Mãe do menino Henry Borel, Monique Medeiros "vive acuada" e é vítima de "campanhas de ódio", levando-a uma "segunda prisão", de acordo com seu advogado Hugo Novais. Há cerca de duas semanas, a professora recebeu perdão judicial após ser condenada por omissão em crime de tortura no julgamento pela morte do filho, em março de 2021.
A decisão provocou reação imediata no pai de Henry, uma vez que a juíza concedeu o perdão a Monique ao apontar que a mãe da criança foi vítima de "misoginia". Seu então companheiro, o ex-vereador Jairinho recebeu pena de quase 44 anos de prisão e, durante o julgamento, pela primeira vez foi acusado pela ex-mulher.

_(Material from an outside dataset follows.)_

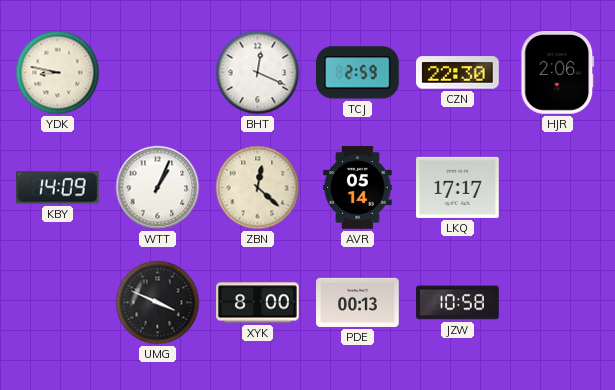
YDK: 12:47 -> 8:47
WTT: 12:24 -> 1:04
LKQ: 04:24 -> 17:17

A condenação foi festejada por outras ex-mulheres de Jairinho e que igualmente o acusaram de agressão - seja contra elas mesmas ou contra seus filhos.

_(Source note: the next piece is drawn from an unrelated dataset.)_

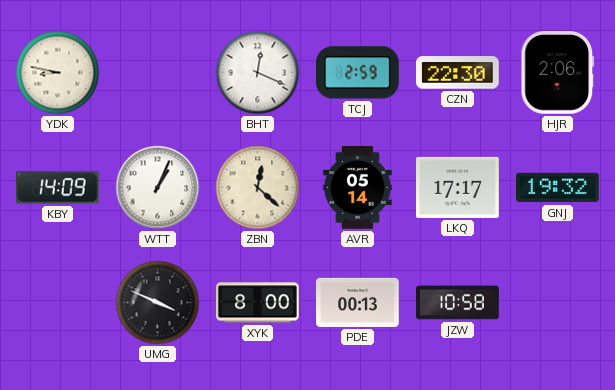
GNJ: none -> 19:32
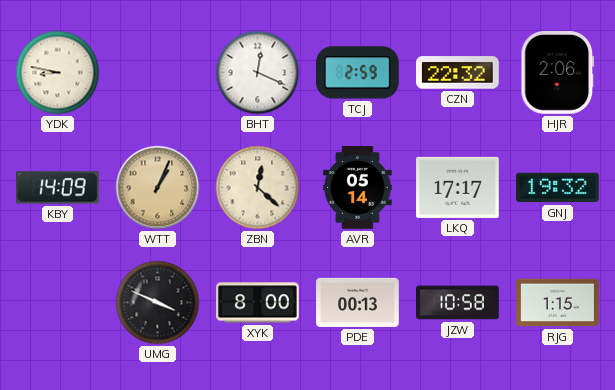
CZN: 22:30 -> 22:32
WTT dial: white -> champagne
RJG: none -> 1:15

Em liberdade desde o dia 4, Monique teve seu momento atual revelado por seu advogado. "Qualquer tipo de limitação que uma pessoa tenha em virtude de uma ameaça acaba se tornando uma segunda prisão. É claro que isso não se compara ao cárcere, mas a Monique vive acuada. Ela recebe, de diversas formas, campanhas de ódio, e isso faz com que permaneça cada vez mais reservada", disse ao "Portal Leo Dias".
A reclusão doméstica hoje é uma constante na vida da professora, segundo a defesa. "Ela não sai. Não vai nem à esquina comprar um refrigerante. A vida dela hoje é extremamente restrita por conta das ameaças que continua recebendo", acrescentou Hugo Novais. O advogado disse ainda que a cliente se dedica ao estudo do longo processo o tempo todo.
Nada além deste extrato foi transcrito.